— Газовая, — сказал Дима. — Точно, газовая. Хлорбензолизопрен… в общем, им хватит по это самое.
Едва удерживаясь на подгибающихся ногах, они побрели к близкой кромке тайги.
— Если будем и дальше топать в этом направлении, то через час выйдем на стрельбище. Нам туда надо?
— По-моему, нет, — сказал Дима. — Нам надо найти знающего человечка — чтобы все мог рассказать: кто на стороне взбесившегося генерала, кто против, как шахта охраняется и где заложники. Узнаем — и тогда будем думать, как нам поступить, чтобы не было больно за бесцельно прожитые годы.
— Ого! — удивился Владимир. — Высоким штилем заговорил! А я-то думал, что сейчас Островский вроде мамонта.
— У нас на «четверке» полно старых учебников и книжек, — объяснил Дима. — «Война и мир», «Молодая гвардия», «Железный поток».
— Почитываете? — с уважением спросил Владимир.
— Нет, — простодушно сказал Дима. — Когда сигареты кончаются, мы в них махру крутим. Ну и это… до ветра.
— Понятно, — усмехнулся Владимир.
Они вошли в прохладу редких деревьев. Дима сорвал листок, пожевал и выплюнул.
— Поесть бы.
Владимир пошарил в рюкзачке.
— Сняты мы с довольствия. Одни железки. «Шоколадка» осталась, да и та несъедобная. Надо бы нам в какой-нибудь ДОС заглянуть, может, накормит кто.
— А давайте в магазин?
— Около входа охрана.
— А мы с другой стороны. Там тайга вплотную, и черный ход есть. Через него продавщица по ночам офицерам водку выносит. Когда у нас в учебке ремонт был, мы на втором этаже над магазином жили. Я дежурил и видел.
— Замок?
— Ха!
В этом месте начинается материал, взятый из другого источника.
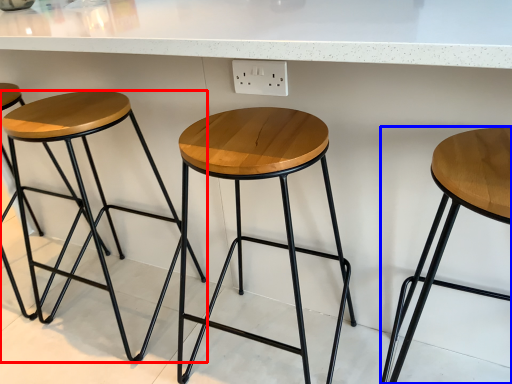
Question: Among these objects, which one is nearest to the camera, stool (highlighted by a red box) or stool (highlighted by a blue box)?

Choices:
 (A) stool
 (B) stool

Answer: (B)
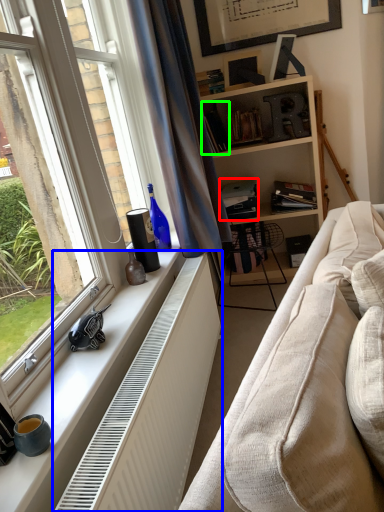
Question: Estimate the real-world distances between objects in this image. Which object is farther from book (highlighted by a red box), radiator (highlighted by a blue box) or book (highlighted by a green box)?

Choices:
 (A) radiator
 (B) book

Answer: (A)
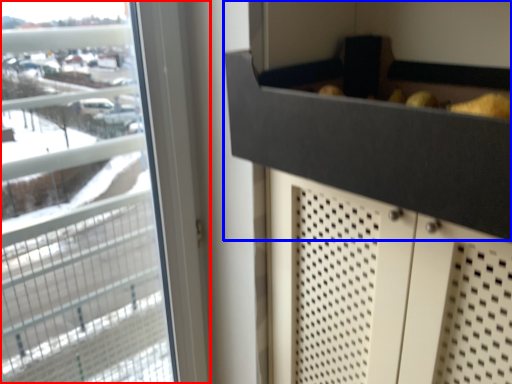
Question: Among these objects, which one is nearest to the camera, window (highlighted by a red box) or drawer (highlighted by a blue box)?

Гвоздем открыть можно.
Голод подгонял, и они ускорили шаг. Когда в просветах между деревьями замаячила белая стена магазина, Дима решительно сказал:
— Вот тут уж я сам. Вы меня прикрывайте… шоколадкой. Я быстро.
Он осторожно приблизился к маленькой, обитой ржавой жестью двери черного хода и, повозившись с минуту, исчез внутри.
Сквозь кусты шиповника была хорошо видна казарма автороты, громоздко навалившаяся на серый бетонный плац. Сколько ни вглядывался Владимир в темные пыльные окна, так и не смог заметить ни малейшего движения. Тогда он достал бинокль. Спальный отсек — никого. Одни двухъярусные кровати с разбросанными как попало одеялами и подушками. Два окна, забранные решетками — похоже, каптерка. Тоже пусто. Оружейная комната — что-то белеется в темноте. Владимир добавил увеличение и вздрогнул. Прямо на него смотрел коротко остриженный солдат, явно первогодок. Хмурое лицо, опущенные плечи. И фингал под глазом. Рядом с солдатиком появился еще один. Этот вроде «старик» — волосы подлиннее, усики. И тоже с синяком. Похоже, в оружейке заперли личный состав роты. Понятно, самое надежное место. Автоматы с боеприпасами, конечно, изъяли, а солдатиков заперли, предварительно поучив уму-разуму. Вот бы кого расспросить. Бесполезно, без оружия их оттуда не достанешь. Решетки к тому же. И охрана вокруг казармы автороты и стоящей через плац БОПР.
От казармы донеслись голоса. Владимир переместил бинокль и увидел, как на плац вытолкнули двух рядовых со связанными за спиной руками. Один из автоматчиков ткнул крайнего. Медленно переставляя ноги, тот побрел к деревьям.
— Стой! — долетела до Владимира команда автоматчика.
Солдат остановился. В бинокль хорошо было видно, как изменилось его лицо — понурое и беспомощное, оно враз сделалось злым и презрительным. Он повернулся к автоматчику и смачно харкнул тому в лицо.
Ударила очередь. Из спины солдата плеснула струя крови, и он повалился на землю. С плаца донеслись выстрелы — убили второго.
От магазина, пригибаясь, уже бежал Дима. Увидев Владимира, он облегченно вздохнул:
— Я думал, это вас.
Владимир протянул ему бинокль:
— Посмотри.
Дима долго разглядывал плац:
— За что их?
— Отказ сотрудничать или демонстрация своих намерений — одно из двух. Надо же тем, кто обложил часть, подкреплять свои требования.
Дима бросил на землю холщовую сумку.
— Тут печенье и консервы, больше ничего нет, все выгребли. Вы ешьте, а мне что-то расхотелось.
— Перестань, Дима, — сказал Владимир. — Неизвестно, что нам еще предстоит. Если хочешь не только созерцать, но и действовать, тогда ешь.
Печенье было трехгодичной давности, твердое, как камень.